My selection was for a Redington Vapen Red, so named for the gaudy red golf-style vinyl handle grip. There’s no way that rod will ever get lost! The choice of a 10 where some would get a 12 weight was a compromise as my intention was that this would become my “go to” outfit for most of my saltwater fly fishing. I wanted it to still be fun with smaller fish as well as having enough authority to handle some of the big boys that crash the party.
But in the saltwater realm, you need more than a beefy rod. You need a reel that is not only strong but has a drag system that put some serious hurt on a fish when it flees the scene. Again I was impressed at the power and smoothness of the top line Sage reel on Craig’s outfit. The partner purchase of the combo was a Sage 4210 fly reel, a more modest model, but from what I can see, the drag system is of comparable power. As with the Vapen rod, this reel is a relatively lightweight design for its heavy weight capability, with plenty of capacity yet overall it presents a compact form factor.
I will present some images of the rod for a start, and my thoughts will follow in a few days. Enjoy!
Double locking reel seat and fighting butt and woven graphite inlay
So three days after the “Shallow Water Kingfish” episode I met up with my fishing buddy Alan Bulmer on the Manukau Harbour to hit the last of the outgoing tide. I was already keen as I had encountered some probable kingfish action four days previously in the same spot. And the extra icing on the cake today was my first outing with my brand new Redington Vapen 10 wt rod teamed with a Sage 4210 reel that packed a drag system that could look a kingfish in the eye and say “game on”.
I arrived a few minutes early and was setting up on the beach when a the water erupted a 100 mteres to my right as a decent kahawai was doing a ram raid in the shallows on a school of sprats. I now know that it is possible to run that distance in neoprene chest waders – but alas not fast enough as the hit and run perpetrator was gone before my frantic casts pepered the area. And that was the scene set. Every 30-45 minutes we would witness some sort of predator bust up or movement – but they were all randomly located one-offs. Despite several schools of bait fish present for the whole duration of our fishing we never saw any attacks by multiple predators.
Meanwhile the weather was not following the predicted pattern and the south-easterly was ruffling the surface which both stirred up the silt in the shallows as well as ruffling the surface making spotting cruising fish virtually impossible.
Just on low water, the wind abated for a while and the silty water began to clear. Alan and I fished off a rocky ledge in water barely a meter deep. I was fishing a floating line with a tan and white clouser as a vague imitation of a small flounder such as we know kingfish enjoying hunting in this type of mudflat environment.
I was retrieving in a slow smooth stripping action when the rod tip jolted down, the line went tight and the water boiled about 10 meters in front of me – a decent fish to christen my new outfit! The first run took all the fly line and went another 20-30 meters into the super braid backing. Alan already had his iPhone out and shooting like a seasoned photo-journalist.

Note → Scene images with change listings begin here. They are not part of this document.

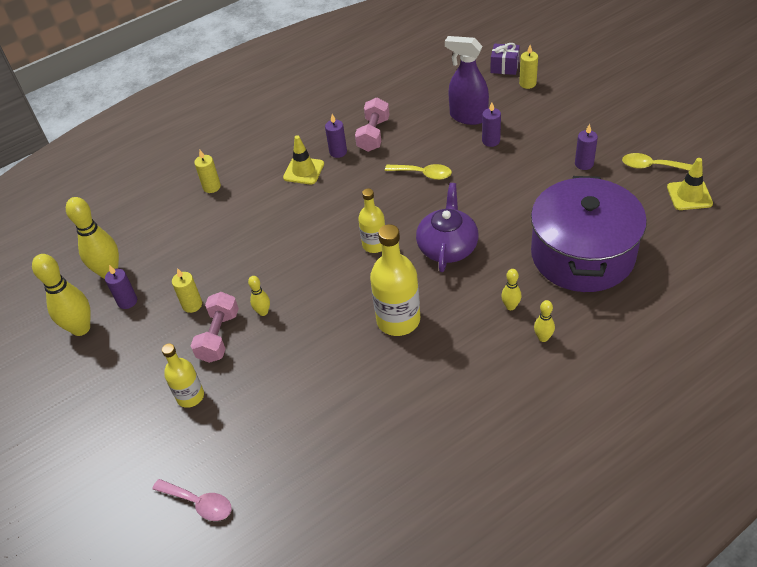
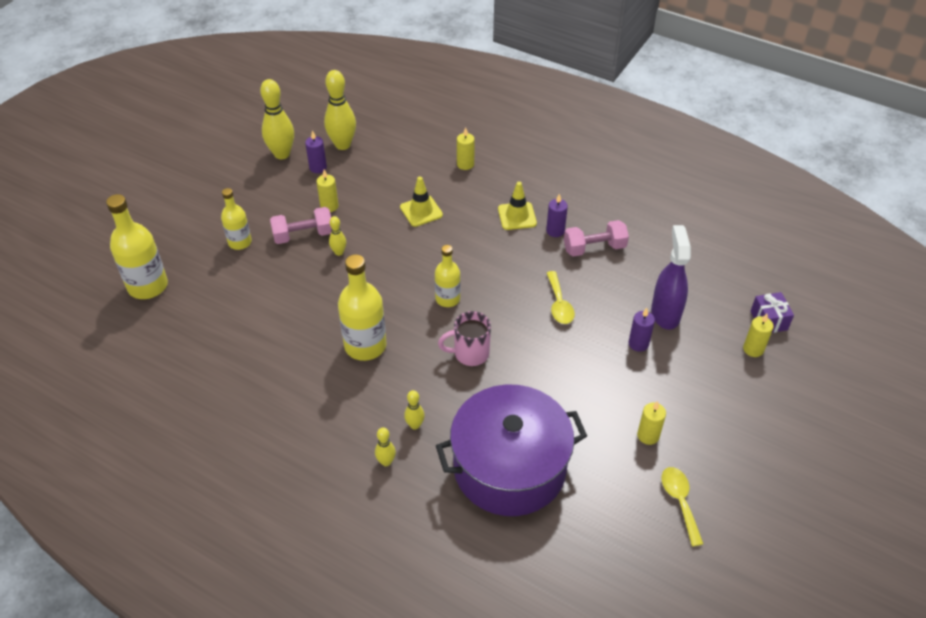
camera: 60 degrees right, 0 degrees up
(199, 503) = (148, 286): pink spoon -> yellow bottle
(447, 247) = (470, 353): purple teapot -> pink mug
(584, 164) = (648, 435): purple candle -> yellow candle
(689, 195) = (650, 550): yellow traffic cone -> yellow traffic cone (421, 211)

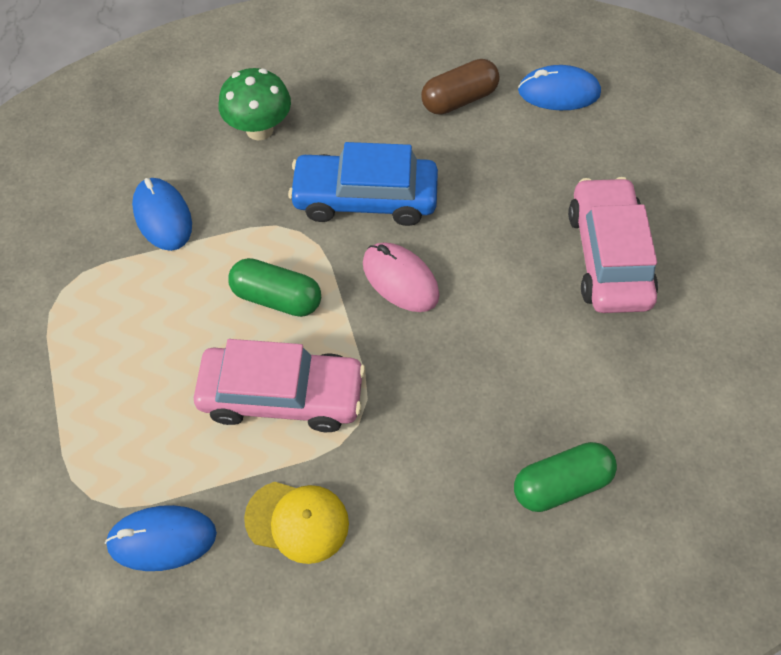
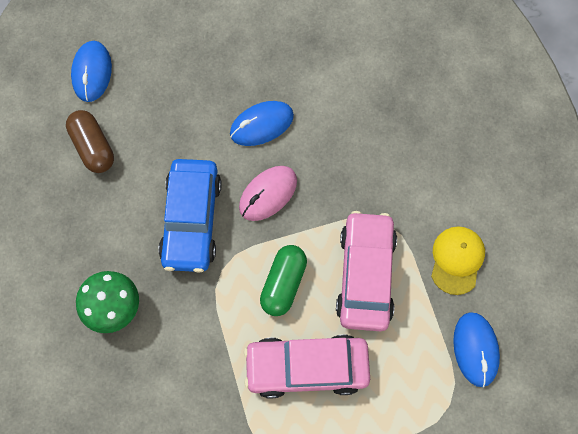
camera: 90 degrees left, 10 degrees up
(163, 217) = (204, 382): blue mouse -> blue mouse (261, 125)
(561, 484) = (421, 98): green capsule -> none
(608, 256) = (250, 53): pink car -> pink car (307, 368)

It was quickly obvious this wasn’t a 10 kilo kingy, but the head-thrashing tactic of the unseen fish had me thinking ‘snapper’ but it turned out to be good sized kahawai. I cranked the drag up and it definitely put the hurt on as the runs became shorter and shorter, and within 5 mins the fish was exhautsed and was beached without any last moment histrionics.
One of my best land based kahawai on the fly at 2.5 kilos. A handsome fish and worthy of of respect for it pugnacious fighting abilities.